Adam pressed his government professor to learn about what areas of the country—and in which states and precincts--could be canvassed to produce a predictable standard for the rest of the country as far as what the people questioned in those precincts would say were they to be asked about the same matters as those who were physically surveyed.

This template was applied, and after the third year, the three friends had more than enough solid information and opinions to formulate a plan to deal with the problems raised by life in theseUnited States.

Out of the forge holding all this information, was created the Mentor Program, totally unallied with any government plan or in fact, anything governmental in any way.

This was not another Federal Program. The three founders went to extraordinary lengths to emphasize that their program was absolutely unconnected—in any way—with any government, federal, state, or local entity. It was instead, a program of the people, by the people, for the people. 

Everyone laughed at the familiar ring to that phrase.
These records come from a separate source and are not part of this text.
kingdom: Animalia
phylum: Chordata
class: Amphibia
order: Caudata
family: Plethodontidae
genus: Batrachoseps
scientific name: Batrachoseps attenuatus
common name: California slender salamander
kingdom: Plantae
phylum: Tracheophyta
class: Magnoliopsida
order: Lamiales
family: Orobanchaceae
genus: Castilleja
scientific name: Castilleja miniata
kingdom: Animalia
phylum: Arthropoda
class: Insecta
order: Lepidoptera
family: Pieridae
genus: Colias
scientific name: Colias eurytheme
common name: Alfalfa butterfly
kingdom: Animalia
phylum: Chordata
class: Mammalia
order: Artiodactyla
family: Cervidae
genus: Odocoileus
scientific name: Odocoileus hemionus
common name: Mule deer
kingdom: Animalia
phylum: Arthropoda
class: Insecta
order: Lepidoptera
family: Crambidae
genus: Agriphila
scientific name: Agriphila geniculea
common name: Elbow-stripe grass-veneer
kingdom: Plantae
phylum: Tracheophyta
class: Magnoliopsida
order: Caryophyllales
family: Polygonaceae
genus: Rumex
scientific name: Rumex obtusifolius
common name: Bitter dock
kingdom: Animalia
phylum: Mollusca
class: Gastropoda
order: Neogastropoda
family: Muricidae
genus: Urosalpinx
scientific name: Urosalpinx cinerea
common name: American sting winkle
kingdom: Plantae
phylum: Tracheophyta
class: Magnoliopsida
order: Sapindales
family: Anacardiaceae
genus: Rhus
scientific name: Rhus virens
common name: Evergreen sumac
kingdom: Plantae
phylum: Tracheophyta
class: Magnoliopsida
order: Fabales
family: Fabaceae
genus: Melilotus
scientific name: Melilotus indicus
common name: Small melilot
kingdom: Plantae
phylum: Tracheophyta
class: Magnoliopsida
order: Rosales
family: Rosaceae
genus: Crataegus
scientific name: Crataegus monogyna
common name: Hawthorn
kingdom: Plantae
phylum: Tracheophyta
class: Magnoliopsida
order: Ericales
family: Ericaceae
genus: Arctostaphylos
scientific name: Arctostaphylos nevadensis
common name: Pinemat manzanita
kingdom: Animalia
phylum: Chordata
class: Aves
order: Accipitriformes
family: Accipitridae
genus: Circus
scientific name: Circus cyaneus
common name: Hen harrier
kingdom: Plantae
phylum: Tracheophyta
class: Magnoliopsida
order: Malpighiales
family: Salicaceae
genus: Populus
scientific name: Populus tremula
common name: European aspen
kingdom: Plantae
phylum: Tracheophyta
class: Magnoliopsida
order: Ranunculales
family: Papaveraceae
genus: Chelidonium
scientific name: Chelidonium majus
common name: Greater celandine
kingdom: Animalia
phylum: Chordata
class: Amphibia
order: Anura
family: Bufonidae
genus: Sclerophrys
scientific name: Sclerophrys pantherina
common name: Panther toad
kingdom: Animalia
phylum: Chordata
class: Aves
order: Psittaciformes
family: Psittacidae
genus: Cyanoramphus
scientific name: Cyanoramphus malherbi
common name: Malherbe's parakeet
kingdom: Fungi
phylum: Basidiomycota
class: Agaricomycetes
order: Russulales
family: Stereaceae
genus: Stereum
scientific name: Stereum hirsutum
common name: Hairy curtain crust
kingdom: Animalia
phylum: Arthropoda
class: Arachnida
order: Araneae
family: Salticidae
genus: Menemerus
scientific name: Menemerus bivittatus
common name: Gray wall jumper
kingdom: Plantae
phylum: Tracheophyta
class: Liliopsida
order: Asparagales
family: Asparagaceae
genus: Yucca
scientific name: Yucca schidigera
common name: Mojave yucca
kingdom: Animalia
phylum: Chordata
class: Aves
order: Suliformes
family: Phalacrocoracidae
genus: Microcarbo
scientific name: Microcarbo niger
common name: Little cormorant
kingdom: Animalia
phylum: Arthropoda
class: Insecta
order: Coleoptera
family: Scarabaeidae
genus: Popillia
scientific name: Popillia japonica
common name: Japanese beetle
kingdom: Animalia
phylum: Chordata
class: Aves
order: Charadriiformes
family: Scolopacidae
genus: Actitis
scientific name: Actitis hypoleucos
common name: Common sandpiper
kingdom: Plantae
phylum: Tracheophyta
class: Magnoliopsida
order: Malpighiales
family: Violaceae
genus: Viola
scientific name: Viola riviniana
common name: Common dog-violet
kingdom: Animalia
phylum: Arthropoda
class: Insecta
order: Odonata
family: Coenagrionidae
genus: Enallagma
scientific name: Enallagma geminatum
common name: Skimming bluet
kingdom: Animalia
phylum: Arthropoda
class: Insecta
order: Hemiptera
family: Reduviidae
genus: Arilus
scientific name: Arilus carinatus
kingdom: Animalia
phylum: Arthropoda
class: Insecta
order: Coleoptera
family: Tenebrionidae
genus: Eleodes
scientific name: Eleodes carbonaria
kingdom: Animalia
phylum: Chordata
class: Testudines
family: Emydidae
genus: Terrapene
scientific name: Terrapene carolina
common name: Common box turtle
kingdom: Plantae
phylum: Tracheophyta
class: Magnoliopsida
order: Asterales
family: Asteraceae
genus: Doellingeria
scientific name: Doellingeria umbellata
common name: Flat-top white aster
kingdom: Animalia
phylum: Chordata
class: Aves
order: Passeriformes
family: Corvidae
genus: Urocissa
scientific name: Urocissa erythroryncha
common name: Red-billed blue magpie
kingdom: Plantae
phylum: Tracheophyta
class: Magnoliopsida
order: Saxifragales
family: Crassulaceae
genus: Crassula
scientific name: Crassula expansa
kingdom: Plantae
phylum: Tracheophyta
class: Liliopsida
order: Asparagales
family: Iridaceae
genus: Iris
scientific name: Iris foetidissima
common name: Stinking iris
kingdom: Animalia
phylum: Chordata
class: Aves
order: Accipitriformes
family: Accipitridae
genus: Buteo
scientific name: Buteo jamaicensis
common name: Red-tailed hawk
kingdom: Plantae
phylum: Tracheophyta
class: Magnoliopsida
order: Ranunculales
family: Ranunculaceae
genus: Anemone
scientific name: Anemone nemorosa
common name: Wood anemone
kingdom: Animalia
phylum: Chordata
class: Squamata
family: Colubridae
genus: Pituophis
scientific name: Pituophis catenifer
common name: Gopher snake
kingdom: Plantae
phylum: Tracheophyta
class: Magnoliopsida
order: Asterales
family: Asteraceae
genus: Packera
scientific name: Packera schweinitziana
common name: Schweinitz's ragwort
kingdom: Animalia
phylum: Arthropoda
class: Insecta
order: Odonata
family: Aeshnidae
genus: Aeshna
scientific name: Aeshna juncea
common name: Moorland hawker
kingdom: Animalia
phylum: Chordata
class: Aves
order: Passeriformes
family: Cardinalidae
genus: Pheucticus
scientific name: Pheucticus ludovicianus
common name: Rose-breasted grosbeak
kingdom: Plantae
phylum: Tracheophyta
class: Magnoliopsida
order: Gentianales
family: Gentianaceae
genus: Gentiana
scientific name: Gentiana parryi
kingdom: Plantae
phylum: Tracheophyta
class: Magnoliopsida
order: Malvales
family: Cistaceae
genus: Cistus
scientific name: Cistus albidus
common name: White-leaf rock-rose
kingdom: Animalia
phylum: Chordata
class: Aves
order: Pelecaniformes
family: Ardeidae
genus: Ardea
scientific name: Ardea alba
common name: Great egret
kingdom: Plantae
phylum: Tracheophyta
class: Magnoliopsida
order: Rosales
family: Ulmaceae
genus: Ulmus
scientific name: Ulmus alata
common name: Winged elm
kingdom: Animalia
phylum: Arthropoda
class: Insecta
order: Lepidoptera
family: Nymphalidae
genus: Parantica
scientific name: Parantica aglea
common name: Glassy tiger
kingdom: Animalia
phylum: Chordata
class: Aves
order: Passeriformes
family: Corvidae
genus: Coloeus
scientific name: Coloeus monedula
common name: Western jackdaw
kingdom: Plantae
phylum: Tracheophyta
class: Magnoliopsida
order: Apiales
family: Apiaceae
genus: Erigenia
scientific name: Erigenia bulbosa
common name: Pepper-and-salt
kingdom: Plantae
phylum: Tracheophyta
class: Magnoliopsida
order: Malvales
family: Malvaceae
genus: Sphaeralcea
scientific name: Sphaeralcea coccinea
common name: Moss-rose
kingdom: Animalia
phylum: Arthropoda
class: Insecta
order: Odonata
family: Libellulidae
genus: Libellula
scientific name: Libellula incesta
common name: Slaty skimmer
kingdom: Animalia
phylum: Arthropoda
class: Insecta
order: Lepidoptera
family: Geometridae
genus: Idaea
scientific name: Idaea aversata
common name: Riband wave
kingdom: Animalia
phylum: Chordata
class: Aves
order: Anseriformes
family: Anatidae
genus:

Nevertheless, there, it was. In fact, absolutely true. There was no government money, no government oversight, no government rules, no government presence of any kind.

When people were told about this aspect of the Mentor Program they were ecstatic. Most, immediately wanted to join, to fund, to contribute ideas, to be involved.

Judith was particularly struck by the response in the African American community. She had thought from the beginning, that black people would immediately view this new program as yet another white front to advance the Caucasians while the blacks languished in neutral.

When they discovered that there was no enrichment involved of any kind other than the enrichment of soul experienced by those who gave as well as those who received, the support exploded in numbers such that it was necessary to begin organizing the administration hierarchy of the program even before it started. The opportunities as well as the demands for mentoring were rising exponentially.

Finally, several experienced program developers and administrators became intrigued with the concept and began to devote several hours a week to attending meetings as well as offering advice and counsel.

Today, as Judith Robinson’s knees were knocking while she thought of her first Mentor assignment, over ninety-two percent of all citizens over fifteen and under eighty-five were involved in the Program and over half of the citizens over eighty-five had volunteered to serve under the Program, a fact which first year statistics later revealed, had kept that particular segment of the population in both better spirits and better health.

Over ninety-two percent of the citizens of the country had radiated to the mentor centers in the fifty states and begun to work out the details of helping, advising, and counseling tens of millions of men, women, and children.